I caught on the news this morning that Cameron has just announced legislation limiting the length of time foreign citizens can stay in the UK to six years. Except, of course, for those earning over £35,000, who aren’t bound by such restrictions. Once again, it shows their xenophobia and their hatred of the poor. The rich can stay for as long as they like, never mind the social cleansing they bring with them as working class districts are gentrified and their original occupants pushed out, both traditional British and those of more settled migrant communities.
Worse, the legislation has been backdated to 2011, which means that hardworking migrants, who’ve been over here for four or five years already, are suddenly faced with the problem of having to prepare to leave the UK. This is even when many of them may have already effectively settled down, got married, had children and put money down for property here.
A friend of mine told me how one of his relatives organised protests against similar legislation when it was brought in under John Major. The government then wanted to do exactly what Cameron and co are trying to do now, and the effects on the NHS were exactly as feared by some of the spokespeople for the nurses now. Various representatives for the nurses were shown on the news, voicing their fears that this would devastate the number of nurses actually working in the Health Service. This is precisely what threatened to happen way back in the 1990s. A number of the nurses at the hospital, where my friend’s relative worked, were foreign nationals. These women and men had worked hard, and put down roots in the UK through marriage and purchasing their own homes. They were then faced with being forcibly uprooted from their jobs, families and homes. And so his relative took part in organising a series of protests on their behalf.

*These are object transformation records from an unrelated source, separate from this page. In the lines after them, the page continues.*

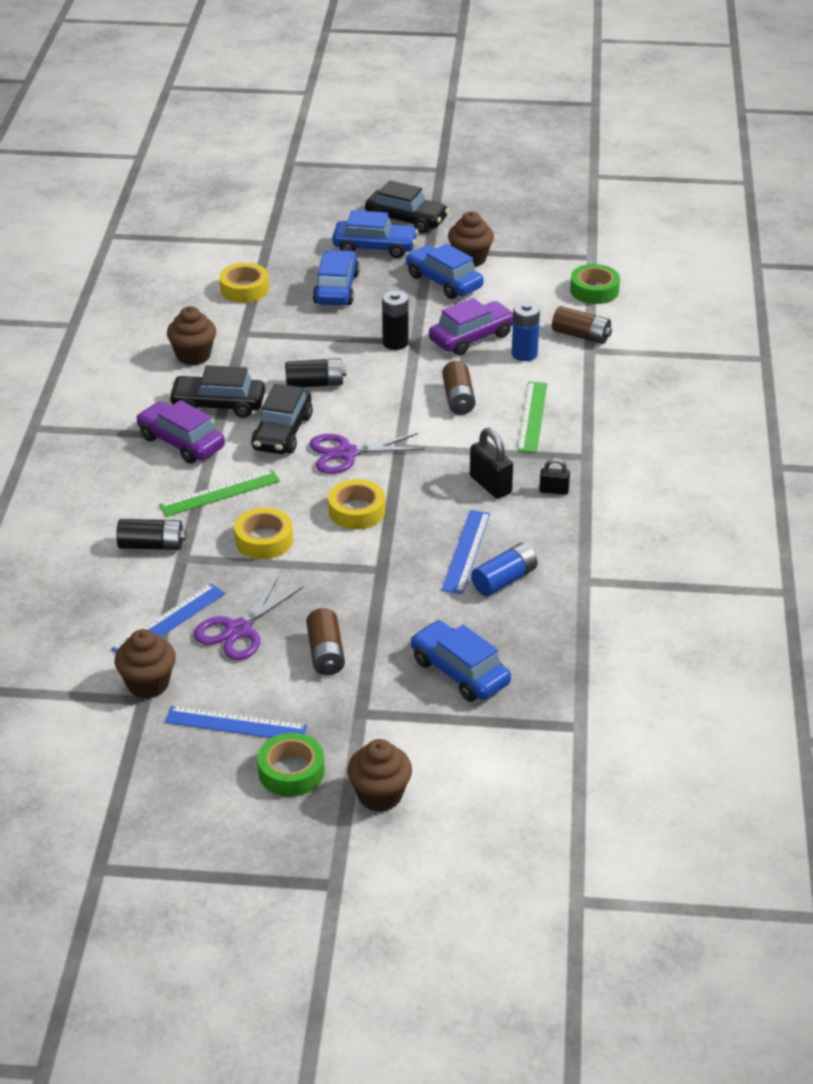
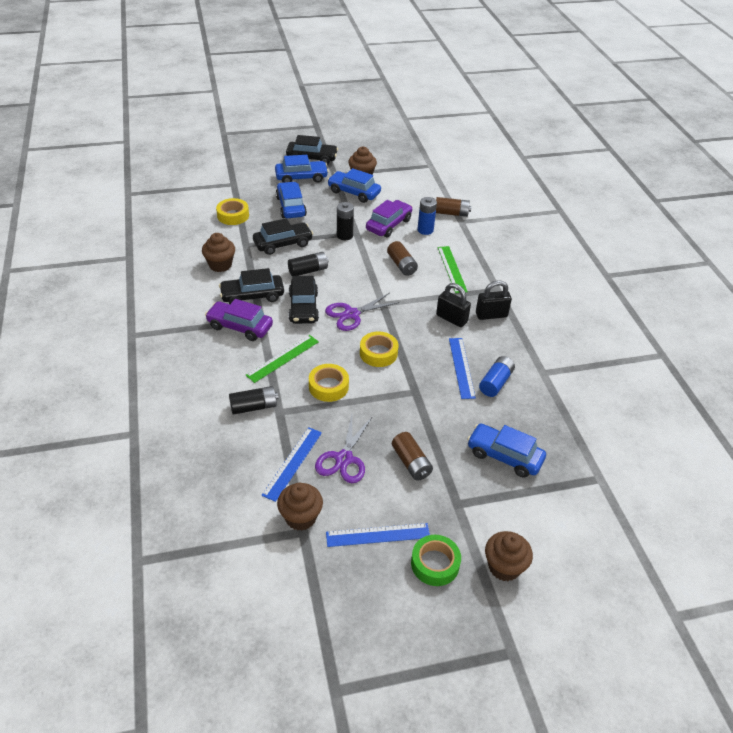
camera: 20 degrees left, 5 degrees up
(297, 340) = (283, 244): none -> black car
(554, 490) = (491, 315): black padlock -> black padlock, size x1.68
(594, 290) = (443, 185): green tape -> none

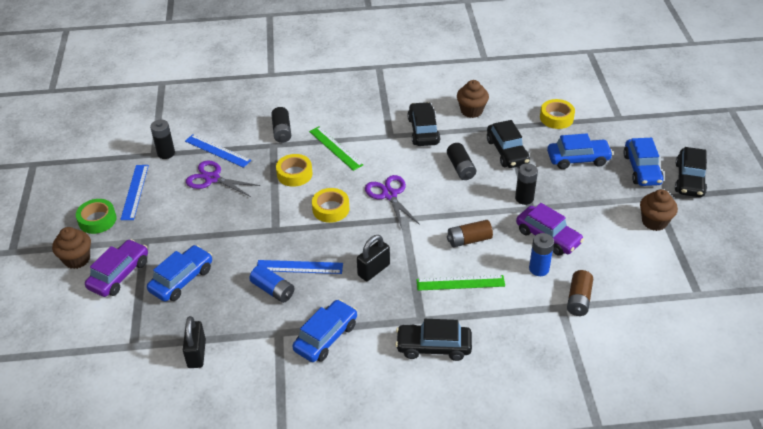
camera: 100 degrees right, 0 degrees up
(240, 327) = (380, 123): purple car -> purple car (119, 274)
(300, 517) = (166, 153): brown cupcake -> black battery
(303, 307) = (403, 163): black car -> black car (433, 347)
(354, 192) = (615, 212): blue car -> blue car (326, 337)
(411, 463) = (195, 217): brown battery -> none
(491, 315) = (375, 305): black padlock -> black padlock (196, 354)

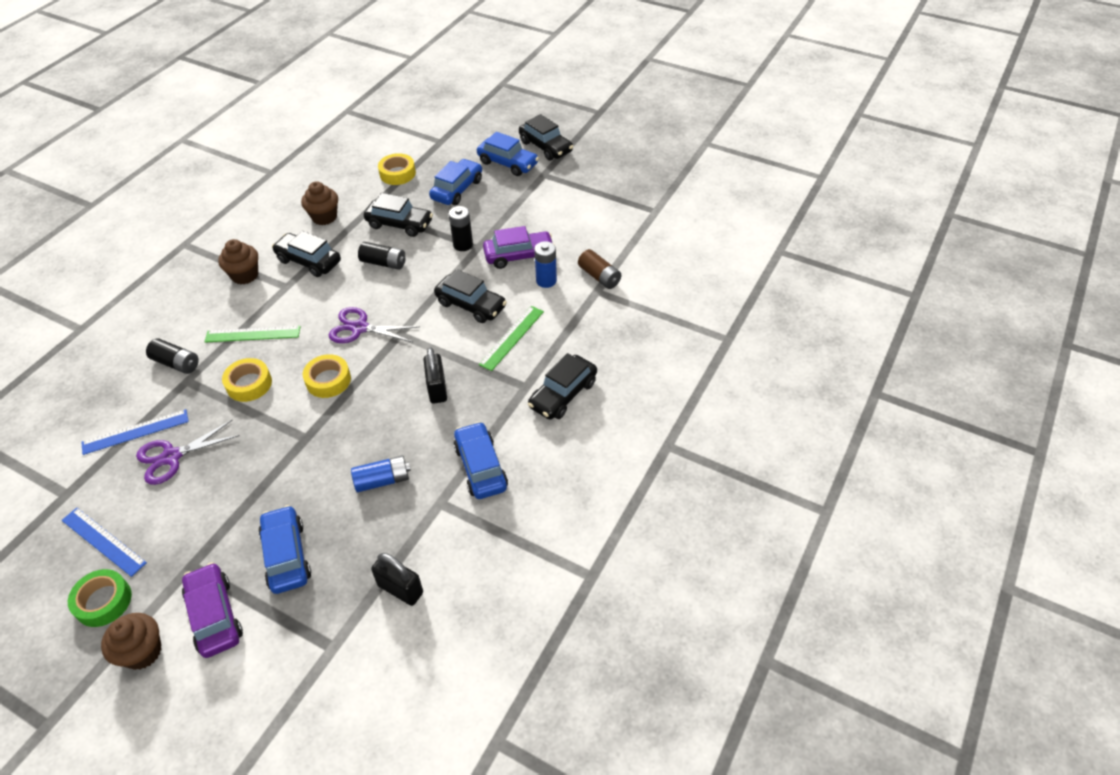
camera: 55 degrees left, 5 degrees up
(166, 153) = (79, 481): black battery -> none
(299, 267) = (375, 443): blue ruler -> none
(469, 240) = (471, 305): brown battery -> black car
(654, 222) = (566, 189): brown cupcake -> brown cupcake (245, 275)

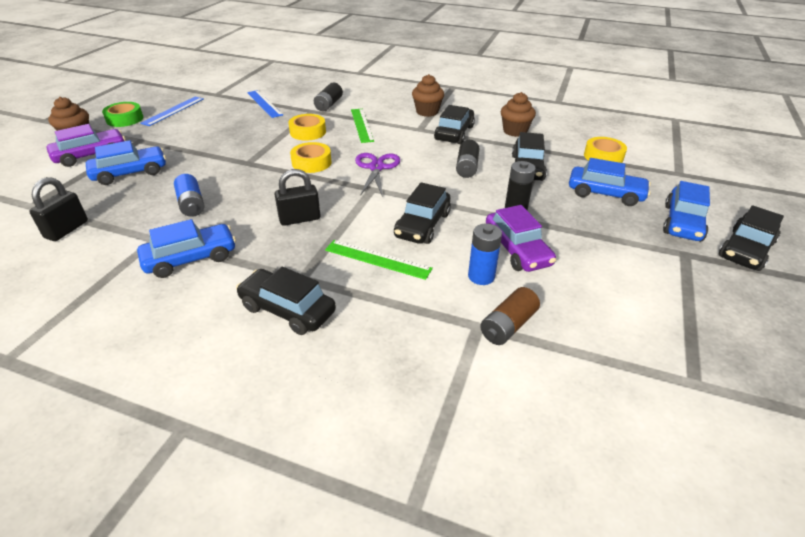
camera: 80 degrees right, 10 degrees down
(171, 457) = (239, 118): purple scissors -> none

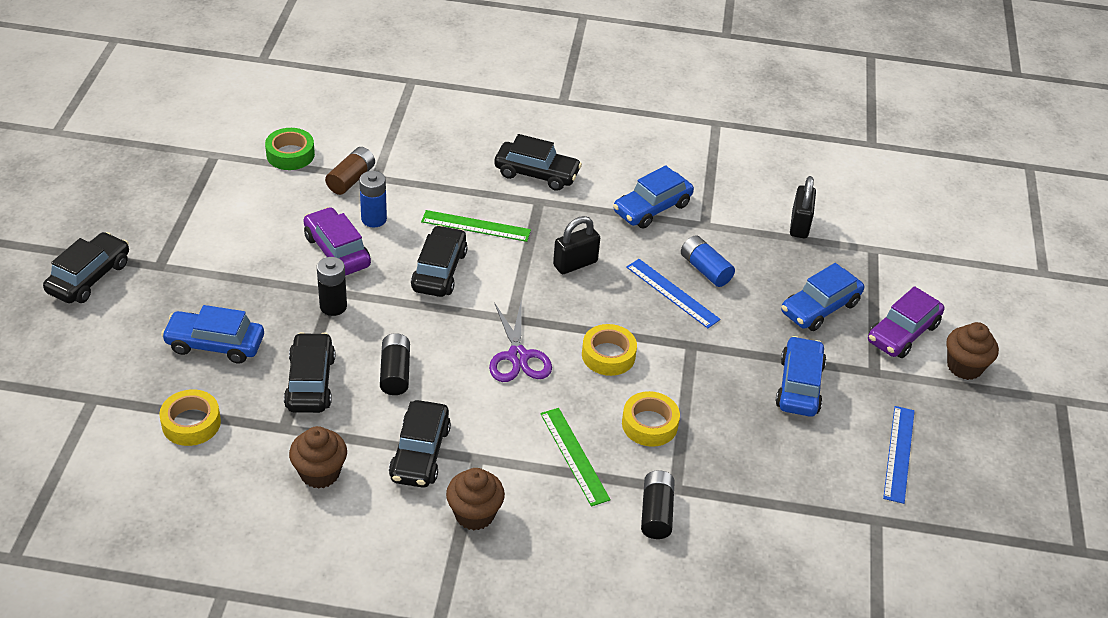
camera: 165 degrees right, 5 degrees up
(125, 119) = (948, 419): green tape -> green tape (290, 154)
(264, 103) = (769, 499): blue ruler -> blue ruler (672, 293)
(682, 223) = (139, 307): blue car -> blue car (799, 386)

Cameron’s new regulations limiting the amount of time poor migrant workers can spend in the UK is basically just a revival of the metic system from ancient Greece. The metics were foreign citizens resident in the ancient Greek city states, usually merchants and traders. They were allowed to remain in the cities for six years. On the seventh year, they had to return to their countries of origin. And so with the modern metics Cameron has effectively created with this legislation. And as with most of the Tories’ policies, it’s very likely a product of their public school education. The education of the aristocracy has always been based solidly on the Classics, to the point where there was a joke about it in the satirical BBC comedies, Yes, Minister, and Yes, Prime Minister. At one point the new prime minister, Jim Hacker, formerly the Minister for Administrative Affairs, is faced with a severe financial crisis. Looking around to find anyone in the government or upper levels of the Civil Service, who might have the necessary expertise to solve the crisis, Hacker is aghast to find that none of them are economists. In exasperation he asks Sir Humphrey if, surely, the head of the Treasury studied economics at Uni. Certainly not, replies Sir Humphrey indignantly, he studied Classics. Cameron, Osborne and the rest of the Toffs now running the country into the ground may have studied more relevant subjects at Uni, but behind this there is the shadow of the British public school education system and its emphasis on the Classics.
Its also pretty much of a piece with the other bits of legislation Cameron and his cronies have introduced. They’ve effectively reintroduced the debt slavery that Solon attempted to legislate against, and with the massive expansion of workfare are effectively reducing the poor and the young to Helots. These were state slaves at the very bottom of Spartan society. And on one day each year, it was legal for the Spartan elite to rob, beat and kill them if they so wished, just to teach them their place. It hasn’t got that bad yet, but you have to wonder if it will, given Cameron and co’s membership of the Bullingdon Club, who I think got their kicks smashing up bars.
Of course, Cameron and his cronies admire ancient Greece as the source of western culture, and the inventors of democracy. But the democracy the ancient Greeks pioneered was very limited. Only citizens, which meant property owners, who did not have to work or run businesses, but lived off their rents, had the vote. This is the concept of democracy that Aristotle celebrates and promotes in his Politics, where he recommends that such citizens have their own, separate forum to that of the rest of the populace, so they don’t have to mix with slaves, artisans, traders and similar riff-raff. And as Cameron has followed the Americans in trying to restrict the franchise to rich property-owners under the guise of rooting out electoral fraud, we can probably look forward to that coming back as well.